“Slack away the wreck rope!”
“Aye, aye!” cried the man. And it was done. Then the two men waited, expecting to see the diver’s helmet appear above the surface, and ready to haul him aboard.
But there was no sign of Pearce; only something was happening down there, for the man with the lifeline could tell by the pull.
“What’s he up to?” the diver asked, for he knew that it was unusual for a diver to give the signal to come up and then to remain below.
“I don’t know,” was the reply, “but he seems to have gone back into the hold again.”
“Reckon you’re wrong,” said the diver. “The line’s too deep for him to be in the hold. Something’s gone wrong.”
They signalled down to Pearce again and again, but getting no answer began to haul away at the hoisting tackle.
After an anxious time of straining at the ropes, they succeeded in bringing the diver to the surface, hauled him into the cutter, unscrewed his helmet and—thought him dead. Applying artificial respiration immediately in the hope of his being alive, and forcing brandy between the clenched teeth, they were fortunate enough to bring Pearce round; and then the mystery was explained. The signal man had made a mistake; he had called “Slack away!” when he should not have done, with the result that the diver had slipped from the deck of the sunken Mindora, to fall heavily on the floor of the ocean, cutting his air supply and knocking himself unconscious. A few moments more down there, with the air supply cut off, and he would inevitably have died of suffocation.
This was by no means the only adventure that befel Pearce in the course of his work in the depths, and although the following incident took place in a river, and not at sea, it may be included in this record. He was at work on the s.s. London, which had sunk in the Tay, and his task was to attach the bales of cotton with which she was laden to the large drag hooks which men in the vessel above were letting down to him. What made the job a ticklish one was the fact that the water was thick, and, as he himself said, “I had to do all my work by feeling!”

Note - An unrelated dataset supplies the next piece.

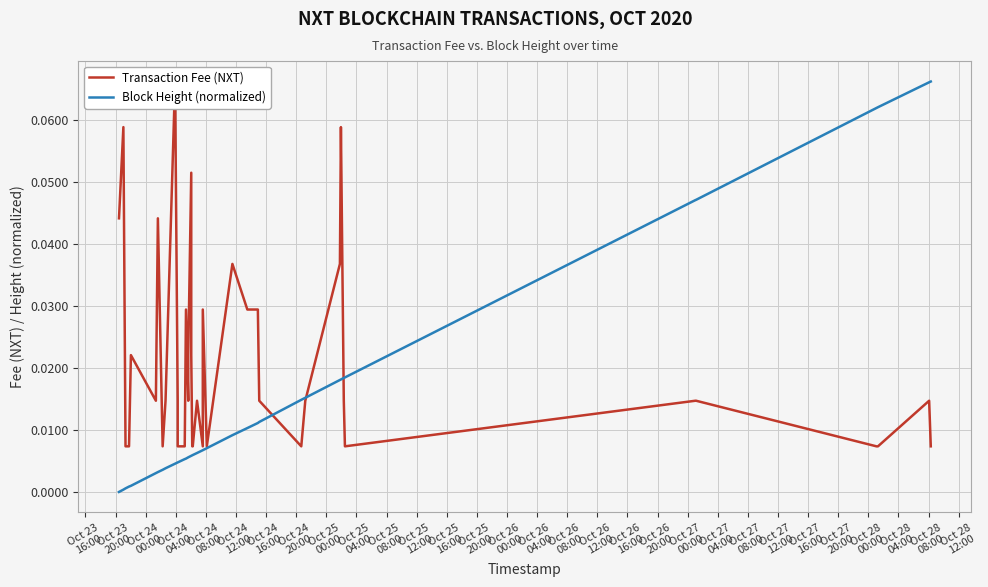

Reading left to right, list all the values displayed in this chart.

Transaction Fee (NXT): 0.0	0.1	0.0	0.0	0.0	0.0	0.0	0.0	0.0	0.1	0.0	0.0	0.0	0.0	0.0	0.0	0.1	0.0	0.0	0.0	0.0	0.0	0.0	0.0	0.0	0.0	0.0	0.0	0.0	0.0	0.0	0.1	0.0	0.0	0.0	0.0	0.0	0.0	0.0	0.0
Block Height (normalized): 0.0	0.0	0.0	0.0	0.0	0.0	0.0	0.0	0.0	0.0	0.0	0.0	0.0	0.0	0.0	0.0	0.0	0.0	0.0	0.0	0.0	0.0	0.0	0.0	0.0	0.0	0.0	0.0	0.0	0.0	0.0	0.0	0.0	0.0	0.0	0.0	0.1	0.1	0.1	0.1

It is easy to imagine that Pearce found it very hard to manipulate the drag hook which, after hauling a bale up, would descend to him again, perhaps narrowly missing knocking him on the helmet, to the danger of the glass front, which, breaking, would mean death. However, this did not happen; instead, after he had fixed the four-pronged hook in a bale it slipped, and in doing so, and before Pearce could jump aside, caught him in the palm of his hand. The winches above, of course, were hauling away at the chain which, going up, carried Pearce with it, and soon he found himself in intense agony on the upper deck of the London. By good luck he managed to wrench the hook out of his palm just then, and the chain went upwards without a load, and the men above believed that the bale had slipped as it was being hoisted. They little knew what kind of a load it had had on it—a human load! Once free of the hook Pearce, suffering severely, and feeling faint from loss of blood, gave the signal to be hauled up, and in a short time was on the surface. The men in the lighter quickly attended to him, and they found that his palm had been torn completely open, and that the hook had penetrated the third finger. That accident cost Pearce three months’ work, and for a long time he despaired of ever being able to use the hand again.